How many sheep must I count before you stop skipping over and over the fence in my head? Freud held no answers for why I dreamt about you nearly every night till I was awoken by the sweet embrace of a reality in which you weren’t real. When I knocked on your door, it displayed no sign warning me of the dangers that lay within. When you held your hand out for mine to hold, no software warned me that this site was dangerous. I ignored the voice that asked me if I was sure I wished to proceed. I double-clicked yes.

I searched high and low, when I was high and low, for answers to explain why our time together was so, too. No library held an Oxford Encyclopaedia of Delusion, to illustrate why I was unsure if you even happened to me, or if I made you up from the fabric of my dreams, as a companion for my own wretched loneliness.

How can I logically interpret why it was my heart and not hers that you chose to toy with, to toss back and forth first enthusiastically — then abandon in favour of a new plaything?
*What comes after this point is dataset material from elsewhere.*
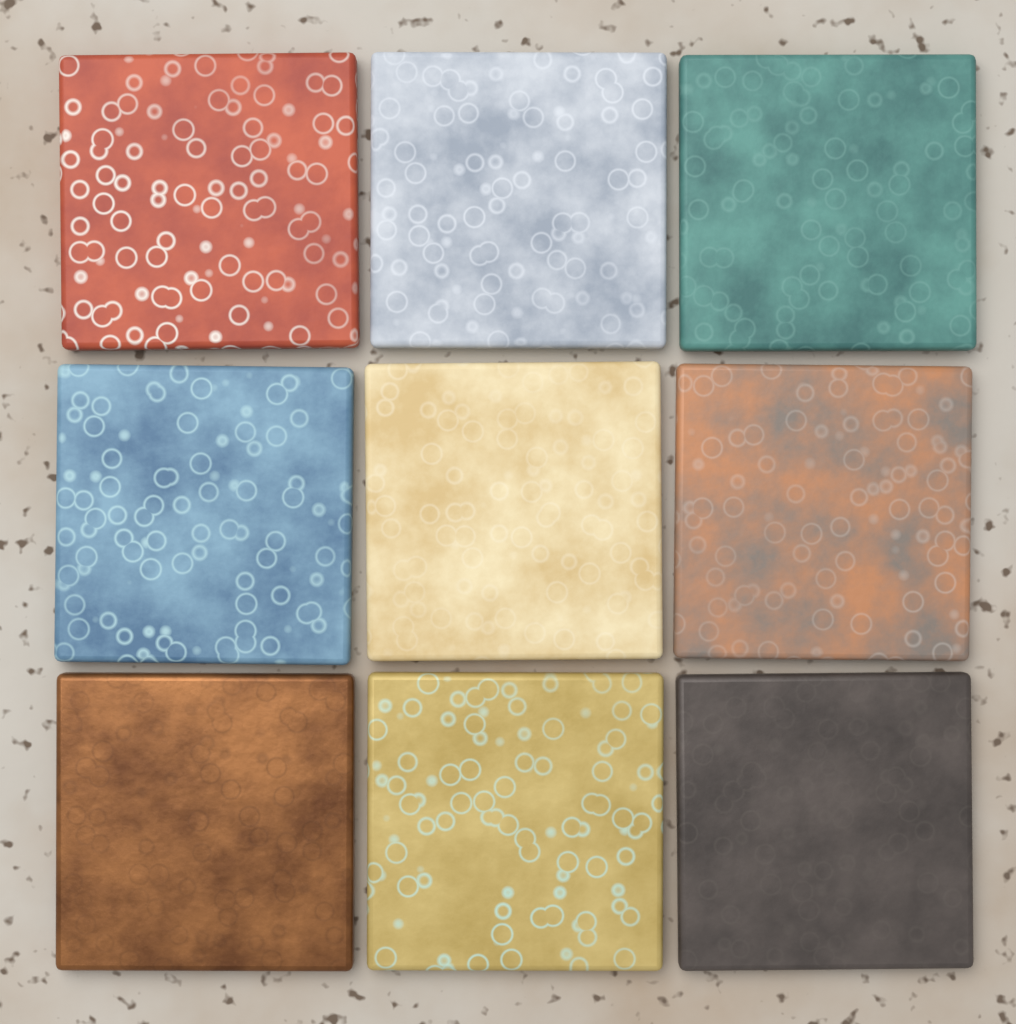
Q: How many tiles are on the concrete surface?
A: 9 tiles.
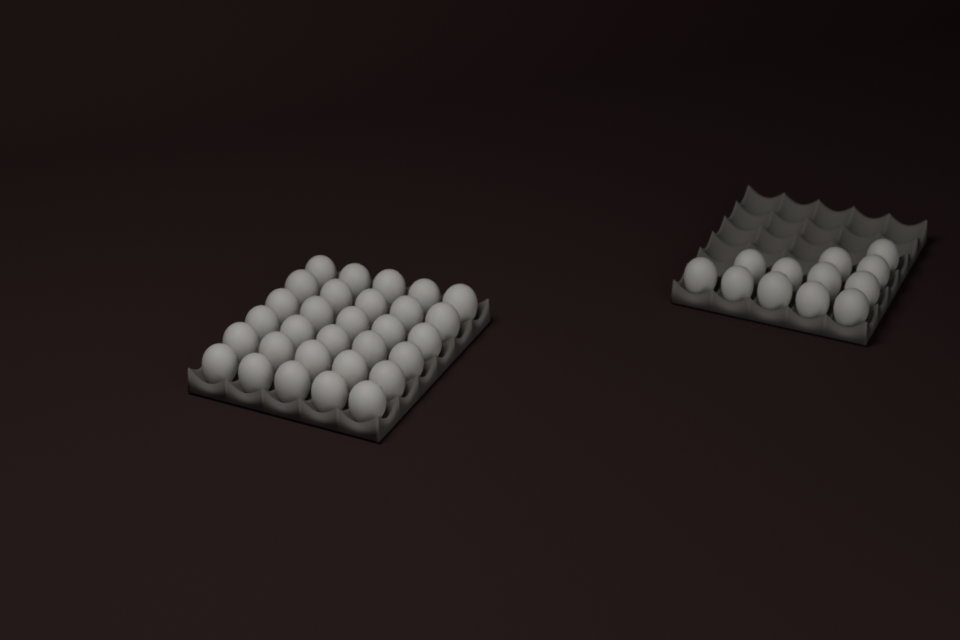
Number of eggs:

How do I wash off the dust of our shared past from my body? What detergent must I use to rid my clothes of the lingering traces of your existence in my life? Your smell clings to my white t-shirt, fresh like the pain it demands, stubborn like your refusal to acknowledge my presence.

I stood outside your window in the rain, asking you to love me. I held up a boom-box and played all your favourite songs. You didn’t Say Anything.

I have scratched my skin raw trying to get you out from underneath it. I’ve done everything to forget anything. I screamed at the universe, begging for a way to delete you from my life. I attempted to murder your memory.

You only died the day you came alive on paper.